*Task instructions*: Which lines below contain the string "公開シンポジウム", with case counting? Pick them out and copy each one.

*Exercise materials*:
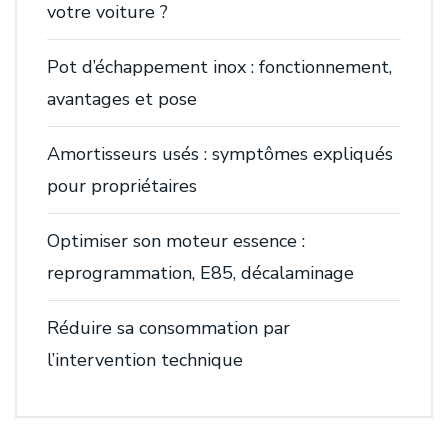
votre voiture ?
Pot d’échappement inox : fonctionnement,
avantages et pose
Amortisseurs usés : symptômes expliqués
pour propriétaires
Optimiser son moteur essence :
reprogrammation, E85, décalaminage
Réduire sa consommation par
l’intervention technique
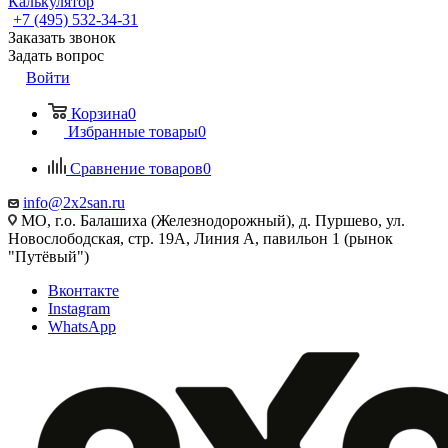
Калькулятор
+7 (495) 532‑34‑31
Заказать звонок
Задать вопрос
Войти
Корзина
0
Избранные товары
0
Сравнение товаров
0
info@2x2san.ru
МО, г.о. Балашиха (Железнодорожный), д. Пуршево, ул.
Новослободская, стр. 19А, Линия А, павильон 1 (рынок
"Путёвый")
Вконтакте
Instagram
WhatsApp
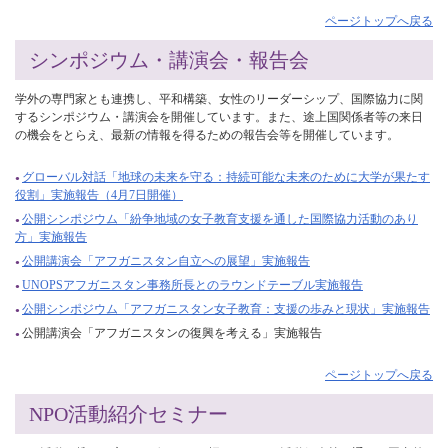
ページトップへ戻る
シンポジウム・講演会・報告会
学外の専門家とも連携し、平和構築、女性のリーダーシップ、国際協力に関
するシンポジウム・講演会を開催しています。また、途上国関係者等の来日
の機会をとらえ、最新の情報を得るための報告会等を開催しています。
グローバル対話「地球の未来を守る：持続可能な未来のために大学が果たす
役割」実施報告（4月7日開催）
公開シンポジウム「紛争地域の女子教育支援を通した国際協力活動のあり
方」実施報告
公開講演会「アフガニスタン自立への展望」実施報告
UNOPSアフガニスタン事務所長とのラウンドテーブル実施報告
公開シンポジウム「アフガニスタン女子教育：支援の歩みと現状」実施報告
公開講演会「アフガニスタンの復興を考える」実施報告
ページトップへ戻る
NPO活動紹介セミナー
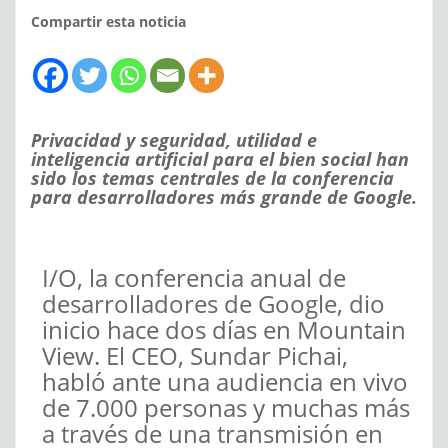
Compartir esta noticia
Privacidad y seguridad, utilidad e
inteligencia artificial para el bien social han
sido los temas centrales de la conferencia
para desarrolladores más grande de Google.
I/O, la conferencia anual de
desarrolladores de Google, dio
inicio hace dos días en Mountain
View. El CEO, Sundar Pichai,
habló ante una audiencia en vivo
de 7.000 personas y muchas más
a través de una transmisión en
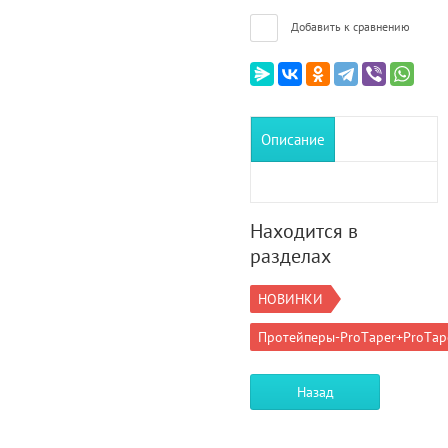
Добавить к сравнению
Описание
Находится в
разделах
НОВИНКИ
Протейперы-ProTaper+ProTap
Назад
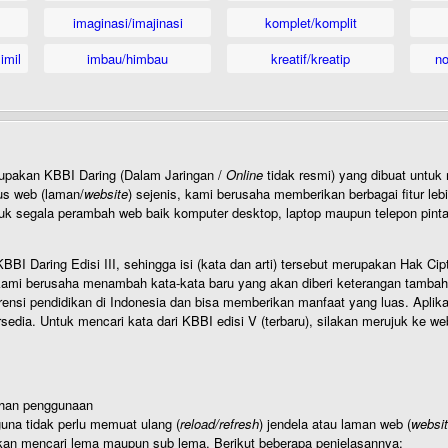
imaginasi/imajinasi
komplet/komplit
imil
imbau/himbau
kreatif/kreatip
n
rupakan KBBI Daring (Dalam Jaringan /
Online
tidak resmi) yang dibuat unt
us web (laman/
website
) sejenis, kami berusaha memberikan berbagai fitur leb
uk segala perambah web baik komputer desktop, laptop maupun telepon pintar 
BI Daring Edisi III, sehingga isi (kata dan arti) tersebut merupakan Hak
ami berusaha menambah kata-kata baru yang akan diberi keterangan tambahan d
 pendidikan di Indonesia dan bisa memberikan manfaat yang luas. Aplikasi i
rsedia. Untuk mencari kata dari KBBI edisi V (terbaru), silakan merujuk ke we
ahan penggunaan
una tidak perlu memuat ulang (
reload/refresh
) jendela atau laman web (
websi
kan mencari lema maupun sub lema. Berikut beberapa penjelasannya:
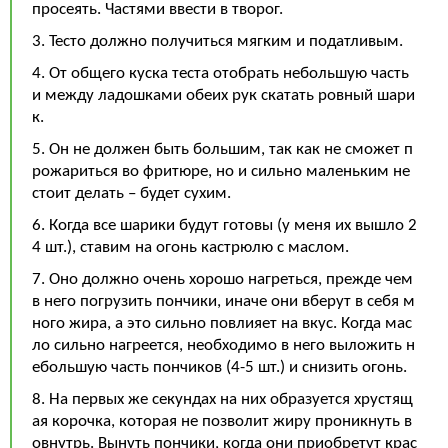
просеять. Частями ввести в творог.
3. Тесто должно получиться мягким и податливым.
4. От общего куска теста отобрать небольшую часть
и между ладошками обеих рук скатать ровный шари
к.
5. Он не должен быть большим, так как не сможет п
рожариться во фритюре, но и сильно маленьким не
стоит делать – будет сухим.
6. Когда все шарики будут готовы (у меня их вышло 2
4 шт.), ставим на огонь кастрюлю с маслом.
7. Оно должно очень хорошо нагреться, прежде чем
в него погрузить пончики, иначе они вберут в себя м
ного жира, а это сильно повлияет на вкус. Когда мас
ло сильно нагреется, необходимо в него выложить н
ебольшую часть пончиков (4-5 шт.) и снизить огонь.
8. На первых же секундах на них образуется хрустящ
ая корочка, которая не позволит жиру проникнуть в
овнутрь. Вынуть пончики, когда они приобретут крас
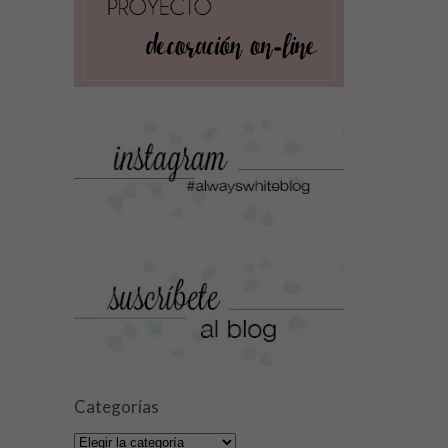
Categorías
Categorías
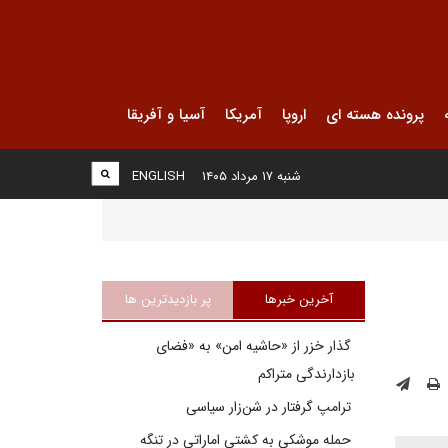
پرونده هسته ای
اروپا
آمریکا
آسیا و آفریقا
شنبه ۱۷ مرداد ۱۴۰۵
ENGLISH
آخرین خبرها
پر بازدیدترین ها
گذار خزر از «حاشیه امن» به «فضای
بازدارندگی متراکم
ترامپ گرفتار در شن‌زار سیاسی
حمله موشکی به کشتی اماراتی در تنگه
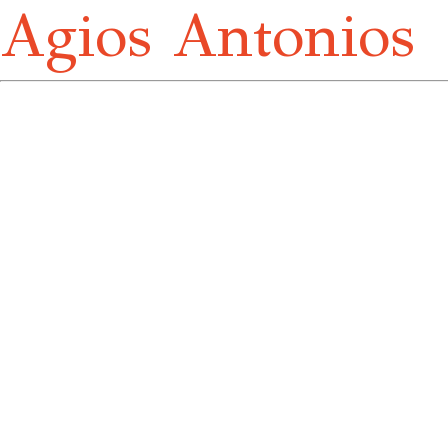
Agios Antonios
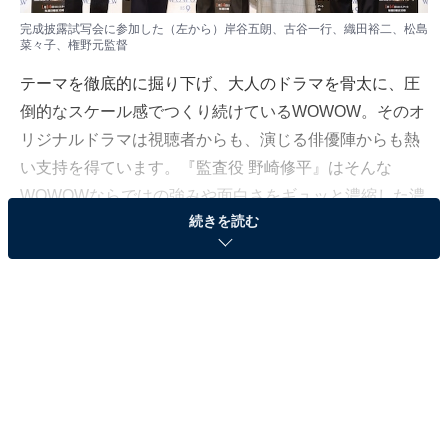
完成披露試写会に参加した（左から）岸谷五朗、古谷一行、織田裕二、松島
菜々子、権野元監督
テーマを徹底的に掘り下げ、大人のドラマを骨太に、圧
倒的なスケール感でつくり続けている
WOWOW。
そのオ
リジナルドラマは視聴者からも、演じる俳優陣からも熱
い支持を得ています。『監査役
野崎修平』はそんな
WOWOW
ならではの強みや面白さをギュッと濃縮した濃
続きを読む
厚な快作、
1
月
14
日（日）夜10時にス
タートします。
舞台は
1990
年代も終わるころ、虚飾と虚像のバブルが崩
壊した時代、それでも富へとなびく人間の不正が渦巻く
なか、監査役として登場するのが、
全くなびかない銀行
員・
野崎修平。演じるのは、対峙する力強い演技が年齢
とともに深みを増す織田裕二。全
8
回を全力で叫び続け
る主人公の魂と怒涛の展開にクギヅケ間違いなしです。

*Exercise response*:
公開シンポジウム「紛争地域の女子教育支援を通した国際協力活動のあり
公開シンポジウム「アフガニスタン女子教育：支援の歩みと現状」実施報告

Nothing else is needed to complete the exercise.